LONDON: Global oil prices on Monday (Tuesday in Manila) collapsed under $50 per barrel for the first time in more than five years on the strong dollar, plunging equities, demand worries and plentiful crude supplies.
The renewed slump came as the Dow index stood down more than 200 points and European equity markets lost more than two percent on fears of a Greek exit, or so-called Grexit, from the eurozone.
The US benchmark West Texas Intermediate for February delivery tumbled to $49.95 per barrel, touching the lowest level since May 1, 2009.
London’s Brent North Sea crude for February dropped to a similar nadir at $52.66 a barrel.

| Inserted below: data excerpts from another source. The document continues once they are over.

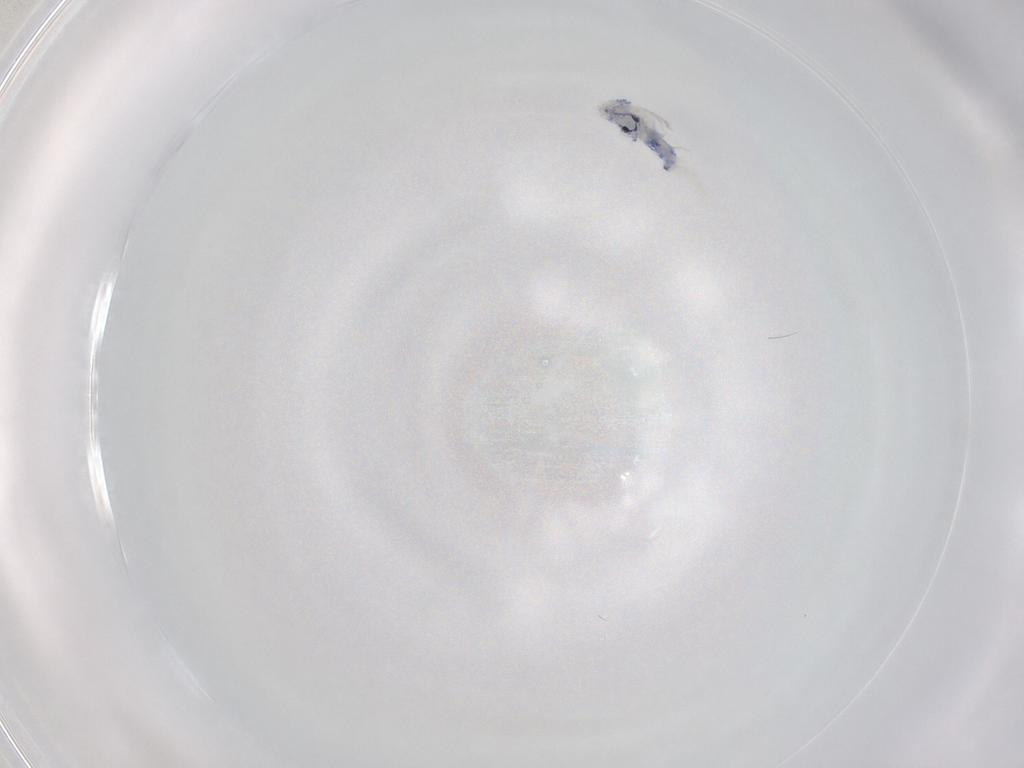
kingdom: Animalia
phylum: Arthropoda
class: Collembola
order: Entomobryomorpha
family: Entomobryidae
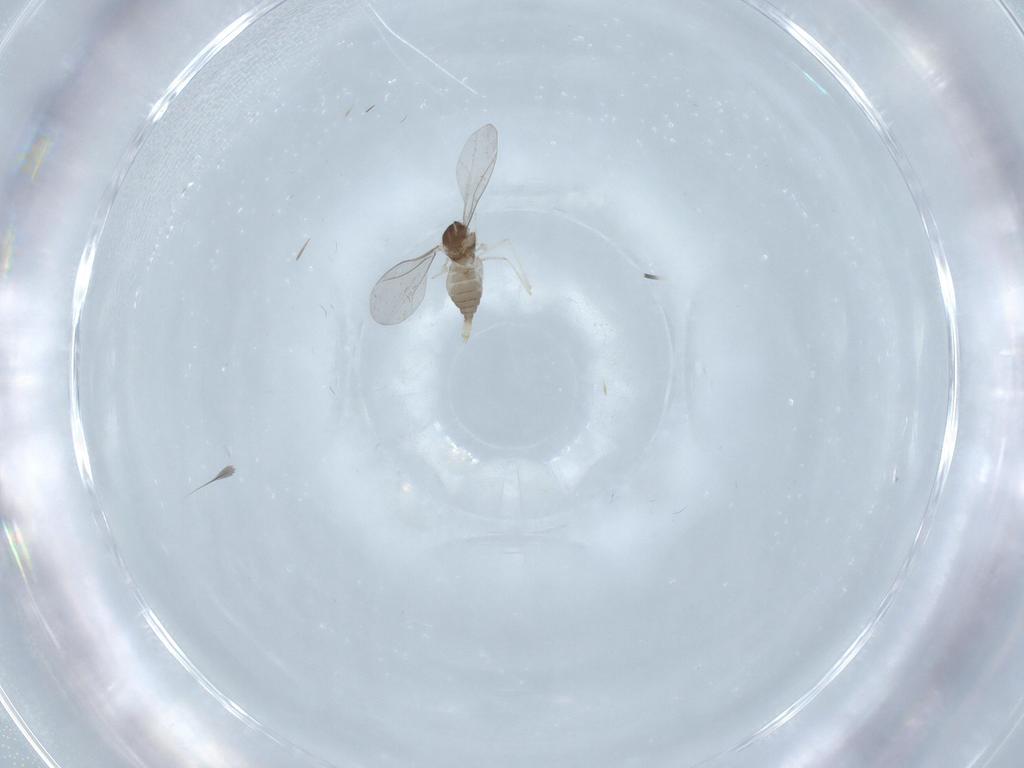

“Greek problems may spell trouble for the eurozone [and]may impact energy demand out of Western Europe—especially with press suggesting German politicians are talking about Grexit,” said Ransquawk analyst Anthony Cheung.
New York crude later stood at $50.27, down $2.42 from Friday’s closing level. Brent was at $53.09 a barrel, down a hefty $3.33.
The euro fell to a nine-year low against the dollar on worries that a victory in Greece by the far-left Syriza party in the January 25 election will result in the country’s departure from the eurozone.
The single currency was also dented by growing expectations of quantitative easing, or economic stimulus, from the European Central Bank.
The euro dived on Monday to $1.1864, a level last reached back in March 2006.
Oil has dropped about 50 percent since June on worries about weak demand and a decision by the Organization of the Petroleum Exporting countries not to cut output in response to lower prices.
Daniel Ang, investment analyst at Phillip Futures in Singapore, said crude prices are expected “to continue to be on [a]bearish trend.”
“After what seemed to be profit-taking at the end of the year, oil bears have returned from their holidays and are back for more,” he said.
“As we continue to take a bullish stand for the US economy, we expect the dollar to strengthen, thus putting further downward pressure on oil prices.”